The pun in my title for this post exaggerates a bit, but in attending the Easter Vigil at a local parish a week ago I found myself surprised, disappointed, and (to be honest) indignant at the malpractice of one ritual gesture during a liturgy that clearly the pastor and staff had put great care into planning and executing. For all their attention and efforts to celebrate the myriad symbols of the four successive services comprising the Vigil, one dropped gesture landed heavily on my heart. Attending with three young friends so touchingly committed to the church and their own lay ministries, I found myself a bit surprised at how personally hurt I felt for them and me at a pivotal point in the service.
The emotions arose at the beginning of the Liturgy of the Eucharist. The pastor/presider, not surprisingly during such a solemn service, incensed the gifts prepared on the table, then began circuiting the altar, headed halfway down the aisle of the long nave to incense the six-foot paschal candle positioned there, returned to the sanctuary to complete the circuit of the table, and then handed the thurible to a deacon. The deacon simply took it away. My feeling of disappointment, of a sort of emptiness, was over the priest’s and deacon’s complete neglect of the real-live human beings — the sacramental, mystical body of Christ in its members — participating in the eucharistic sacrifice. I felt reduced to a mere spectator, watching the priest dignify the objects of bread and wine and candle — symbols of the risen crucified one, indeed–but seemingly blind to the dignity of the baptized assembled for the great offering of praise and thanksgiving.
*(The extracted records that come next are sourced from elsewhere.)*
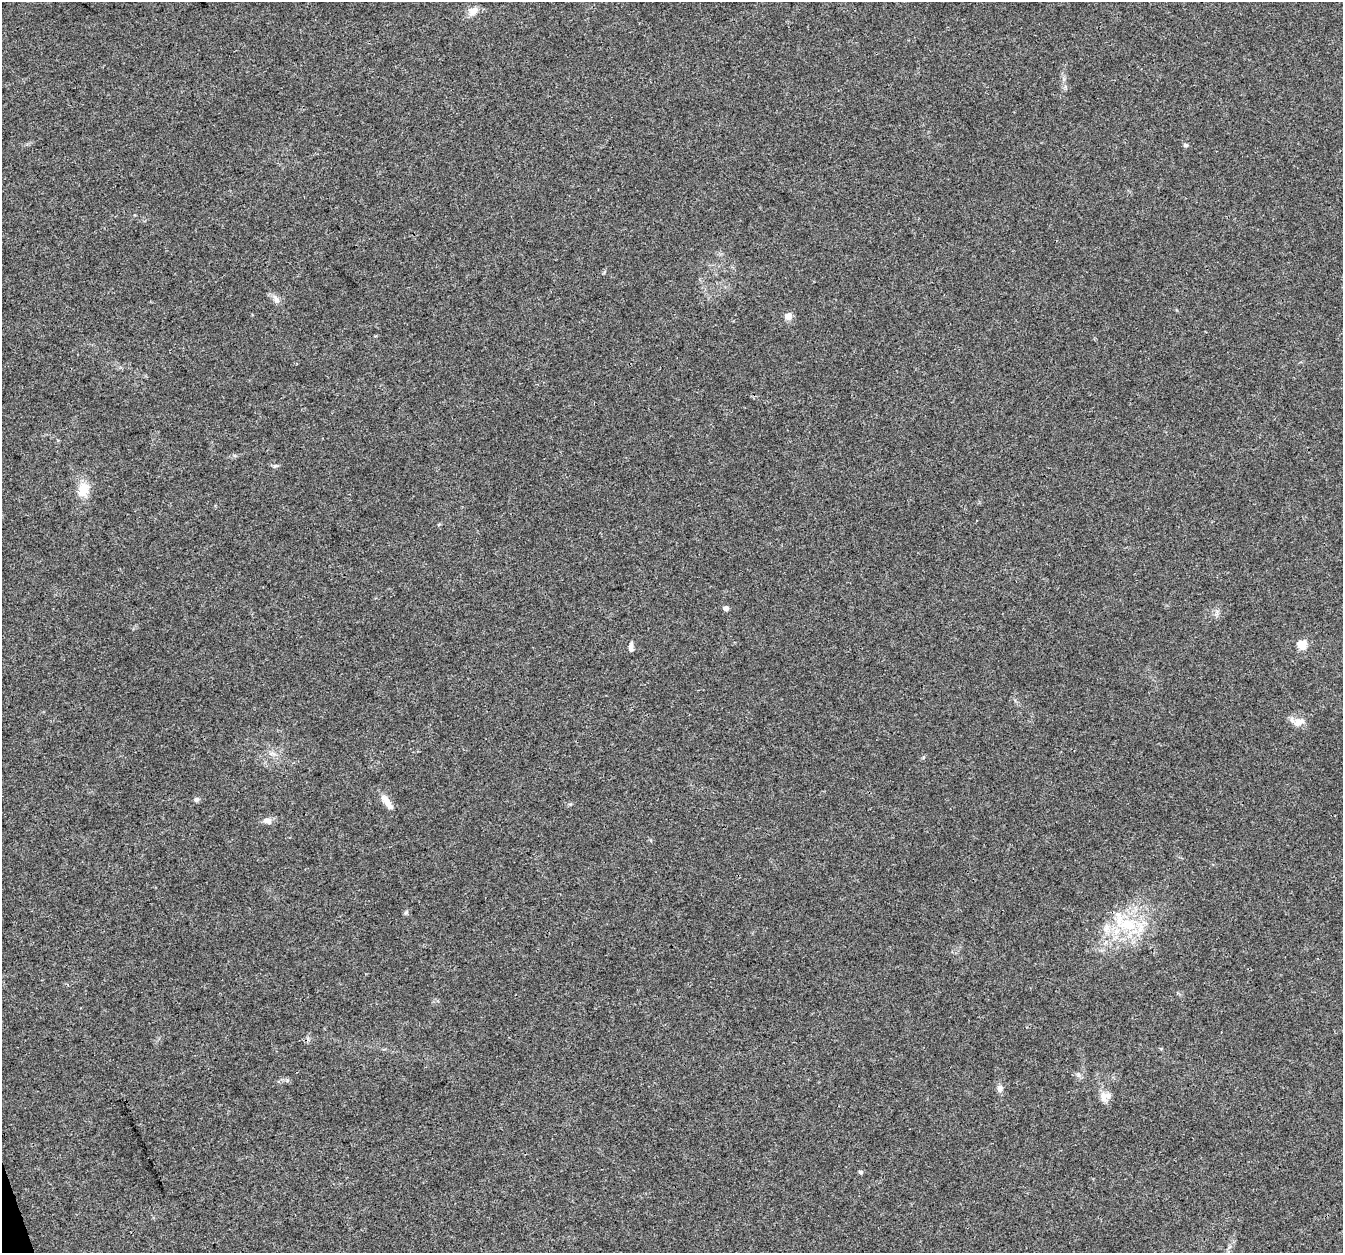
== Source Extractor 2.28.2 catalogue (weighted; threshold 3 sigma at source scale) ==
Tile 7 of 4 x 4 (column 3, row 2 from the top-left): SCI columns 2682-4022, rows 2567-3817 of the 5363 x 5188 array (HDU 1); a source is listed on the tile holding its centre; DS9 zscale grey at full resolution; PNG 1345 x 1255 px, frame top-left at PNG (2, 2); no overlay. Shown black and unused: <1% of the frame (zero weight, under 3 of 4 exposures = <1% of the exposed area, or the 3 px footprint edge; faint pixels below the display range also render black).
Earlier, in the Service of Light, the priest had incensed the paschal candle before he chanted the Exultet. At the Gospel proclamation one of the deacons carried the gold-clad book of the gospels up and down the center aisle and then around the entire interior perimeter of the very large nave, while an altar server walked backward in front of him, swinging the smoking thurible at the book (a rather athletic feat, at least to my eyes). The teenager turned around only to climb the steps back into the sanctuary and reach the ambo, where the deacon arrived behind him. To me, that minutes-long action seemed an odd insertion. Some dozen neophytes were soon baptized by immersion in a pool set up in front of the altar table, and this done with care and robust symbolism, including the assembly’s professing baptismal promises simultaneously with the neophytes. But all of that, for me, just added weight to the heavy feeling I had as in disbelief I watched the thurible taken away once symbolic objects had been honored, leaving us, the liturgy’s faithful subjects, extraneous to the sacramental solemnity — left undignified. Hence, my feeling rather indignant.
I realize this is a negative reflection-of-a-blog-post. But the image and feeling from eight nights ago has haunted me with the concern over the difficult challenge the fundamental symbol of Christ’s presence in the people assembled in prayer and song (alluding here, of course, to Sacrosanctum concilium and the GIRM) continues to pose this half-century into the official reform and renewal of the rites. Giants in the liturgical movement decades ago taught and wrote of the need to attend to the fundamental, primary symbols of the rites. I ache in thinking that “sacrament” might persist in being identified more with objects than people and their shared engagement with them. In this Easter Season I find myself recommitted to raising up — in my preaching and presiding, in my teaching and writing — the sacramental character of the assembly in each and every one of its members as integral participants in the sacred mysteries.